(Records from a data source)
---------------
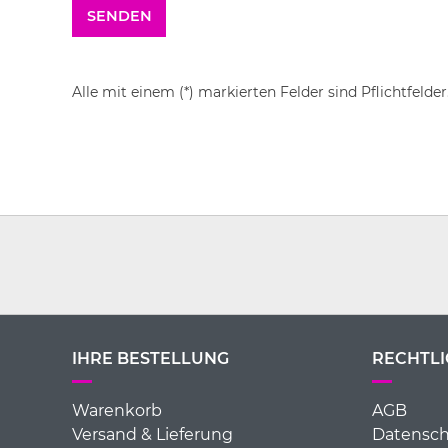
Alle mit einem (*) markierten Felder sind Pflichtfelder
IHRE BESTELLUNG
RECHTLI
Warenkorb
AGB
Versand & Lieferung
Datensch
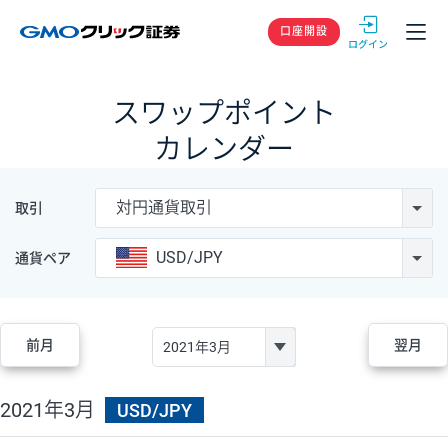
GMOクリック
口座開設
スワップポイント
カレンダー
対円通貨取引
取引
USD/JPY
通貨ペア
前月
翌月
2021年3月
USD/JPY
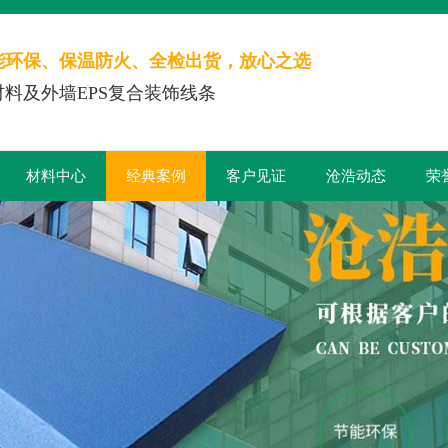
能环保、保温防火、全检出货，放心之选
料及外墙EPS复合装饰线条
材料中心
经典案例
客户见证
沧浩动态
荣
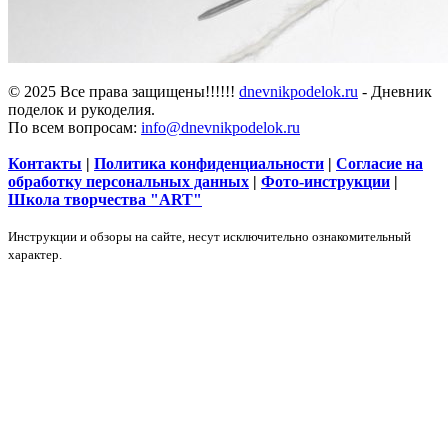
© 2025 Все права защищены!!!!!!
dnevnikpodelok.ru
- Дневник
поделок и рукоделия.
По всем вопросам:
info@dnevnikpodelok.ru
Контакты
|
Политика конфиденциальности
|
Согласие на
обработку персональных данных
|
Фото-инструкции
|
Школа творчества "ART"
Инструкции и обзоры на сайте, несут исключительно ознакомительный
характер.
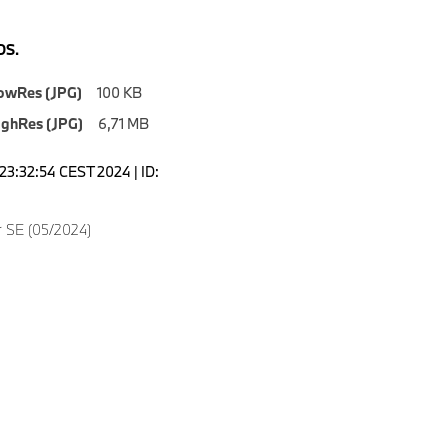
S.
owRes (JPG)
100 KB
ighRes (JPG)
6,71 MB
23:32:54 CEST 2024 | ID:
 SE (05/2024)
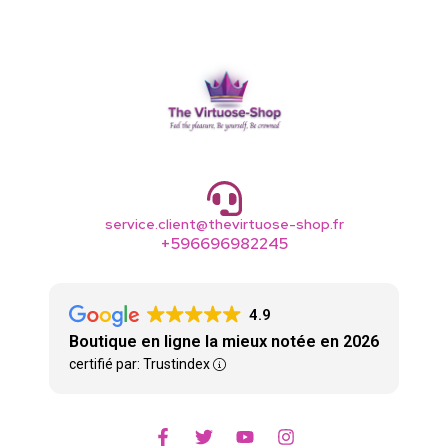
service.client@thevirtuose-shop.fr
+596696982245
4.9
Boutique en ligne la mieux notée en 2026
certifié par: Trustindex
---------------
**ACTIVITY**
Copy every record exactly, without the pictures.

**WRITTEN ANSWER**
Alle mit einem (*) markierten Felder sind Pflichtfelder
IHRE BESTELLUNG
RECHTLI
Warenkorb
AGB
Versand & Lieferung
Datensch
GMOクリック
口座開設
スワップポイント
カレンダー
対円通貨取引
取引
USD/JPY
通貨ペア
前月
翌月
2021年3月
USD/JPY
能环保、保温防火、全检出货，放心之选
料及外墙EPS复合装饰线条
材料中心
经典案例
客户见证
沧浩动态
荣
© 2025 Все права защищены!!!!!!
dnevnikpodelok.ru
- Дневник
поделок и рукоделия.
По всем вопросам:
info@dnevnikpodelok.ru
Контакты
|
Политика конфиденциальности
|
Согласие на
обработку персональных данных
|
Фото-инструкции
|
Школа творчества "ART"
Инструкции и обзоры на сайте, несут исключительно ознакомительный
характер.
S.
owRes (JPG)
100 KB
ighRes (JPG)
6,71 MB
23:32:54 CEST 2024 | ID:
 SE (05/2024)
service.client@thevirtuose-shop.fr
+596696982245
4.9
Boutique en ligne la mieux notée en 2026
certifié par: Trustindex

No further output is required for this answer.